Policías de la ONU fueron blanco de disparos y más
de cien personas resultaron heridas el lunes en Mitrovica, en el norte de
Kosovo, tras una operación contra los serbios que elevó al máximo la tensión, un
mes después de la proclamación de la independencia kosovar.
Frente a una situación volátil, la policía de la ONU se retiró del norte de
Mitrovica, dividida étnicamente entre los serbios que pueblan esa parte de la
ciudad y los albaneses que viven en el sur.
"La policía se retira del norte de Mitrovica", declaró un responsable de las
fuerzas de seguridad de la ONU, que pidió mantener el anonimato.
La tensión subió a raíz de una operación policial emprendida
en la mañana
del lunes para desalojar a los serbios que ocupaban desde el viernes dos tribunales de
Naciones Unidas.
Un total de 63 miembros de las fuerzas internacionales, así como 80 serbios
resultaron heridos en actos violentos que estallaron tras la operación, en la
cual fueron detenidos 53 serbios.
Esas personas fueron posteriormente liberadas, una vez de que las fuerzas
internacionales se instalaron en los accesos a los tribunales.
Horas después, una explosión dejó heridos a once miembros de las fuerzas
internacionales: ocho soldados de la KFOR, la fuerza de la Organización del
Tratado del Atlántico Norte (OTAN) y tres policías de la ONU.
Posteriormente las fuerzas internacionales en Mitrovica fueron blanco de
varios disparos, presenció un fotógrafo de la AFP, que vio a un soldado caer
herido.
Una corresponsal de la AFP oyó "ráfagas de armas automáticas", cuyo blanco
desconoce.
Desde la independencia de la provincia serbia de Kosovo, el 17 de febrero, la
comunidad serbia, mayoritaria en el norte, multiplicó las acciones de desafío a
las autoridades internacionales y a las del nuevo Estado kosovar, sobre el que
pesa una amenaza de secesión.
Cada día, cientos de personas se manifiestan contra la independencia en
Mitrovica, frente al puente sobre el río Ibar, frontera natural entre el norte
serbio de la ciudad y el sur donde las personas de etnia albanesa son mayoría.
Tras la independencia, grupos de serbios enfurecidos prendieron fuego a los
puestos fronterizos entre Serbia y el norte de Kosovo.
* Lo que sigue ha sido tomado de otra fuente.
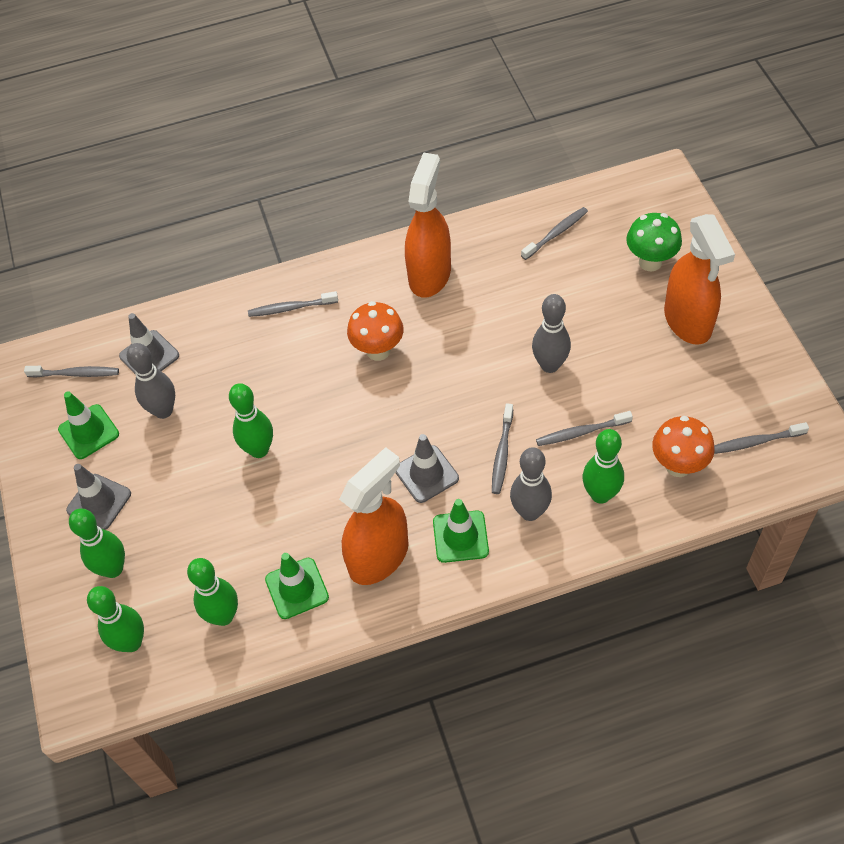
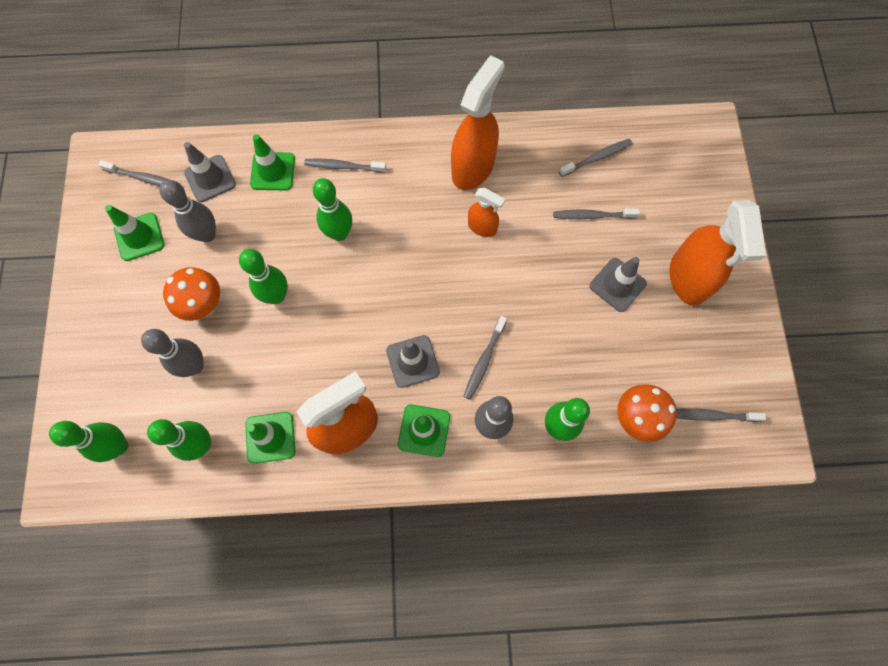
camera: 10 degrees right, 15 degrees up
grey traffic cone [66,464,131,530] -> grey traffic cone moved to [590,257,647,312]
green bowling pin [69,508,125,578] -> green bowling pin moved to [313,178,352,241]
orange mushroom [347,301,404,361] -> orange mushroom moved to [163,267,220,321]
grey bowling pin [532,294,571,373] -> grey bowling pin moved to [141,329,204,377]
grey toothbrush [536,411,633,446] -> grey toothbrush moved to [553,209,640,219]
green mushroom [626,213,682,272] -> none
none -> green traffic cone [250,134,295,190]
none -> orange spray bottle [468,188,505,237]

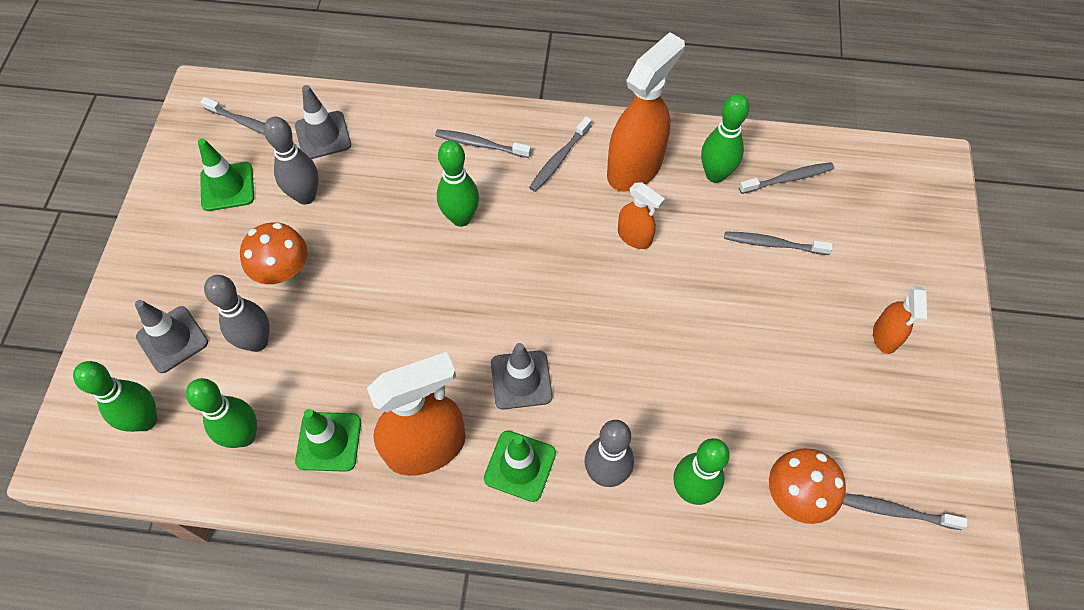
camera: 10 degrees right, 10 degrees down
green bowling pin [239,249,288,304] -> green bowling pin moved to [701,94,749,183]
green traffic cone [250,134,295,190] -> none
grey toothbrush [463,316,507,400] -> grey toothbrush moved to [529,116,592,192]
grey traffic cone [590,257,647,312] -> grey traffic cone moved to [135,300,208,373]
orange spray bottle [669,200,766,306] -> orange spray bottle [873,286,927,354], size x0.52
Los agentes serbios del
Servicio de Policía Multiétnica abandonaron el lugar.
De los 120.000 serbios que se quedaron a vivir en Kosovo tras el conflicto de
1998-1999 entre Serbia y los separatistas albanokosovares, unos 40.000 residen
en el norte del territorio.
En Belgrado, el presidente Boris Tadic y el primer ministro saliente Vojislav
Kostunica, ambos opuestos a la independencia de Kosovo, pidieron a las
autoridades internacionales que no utilicen la fuerza.
Kostunica indicó que Belgrado había "iniciado consultas con Rusia sobre una
reacción común", sin dar más detalles.
Rusia, aliada tradicional de Serbia, no tardó en reaccionar y advirtió que
"una normalización" en el norte de Kosovo pasaba obligatoriamente por la
revisión del caso kosovar "en el marco del derecho internacional".
La OTAN utilizó una "fuerza desproporcionada", dijo por su parte el embajador
ruso ante la Alianza, Dimitri Rogozin, en declaraciones a la AFP.
Un portavoz de la OTAN indicó por su parte en Bruselas que la Alianza
reaccionaría con firmeza a los actos de violencia, aunque apeló a la moderación.
"Los dirigentes serbios deben decir seriamente a los serbios que viven en
Kosovo que no es el momento de llevar a cabo actos de provocación", declaró la
secretaria de Estado norteamericana, Condoleezza Rice.
El secretario general de las Naciones Unidas, Ban ki-moon, deploró por su
parte los ataques contra policías de la ONU e hizo un llamado a la calma.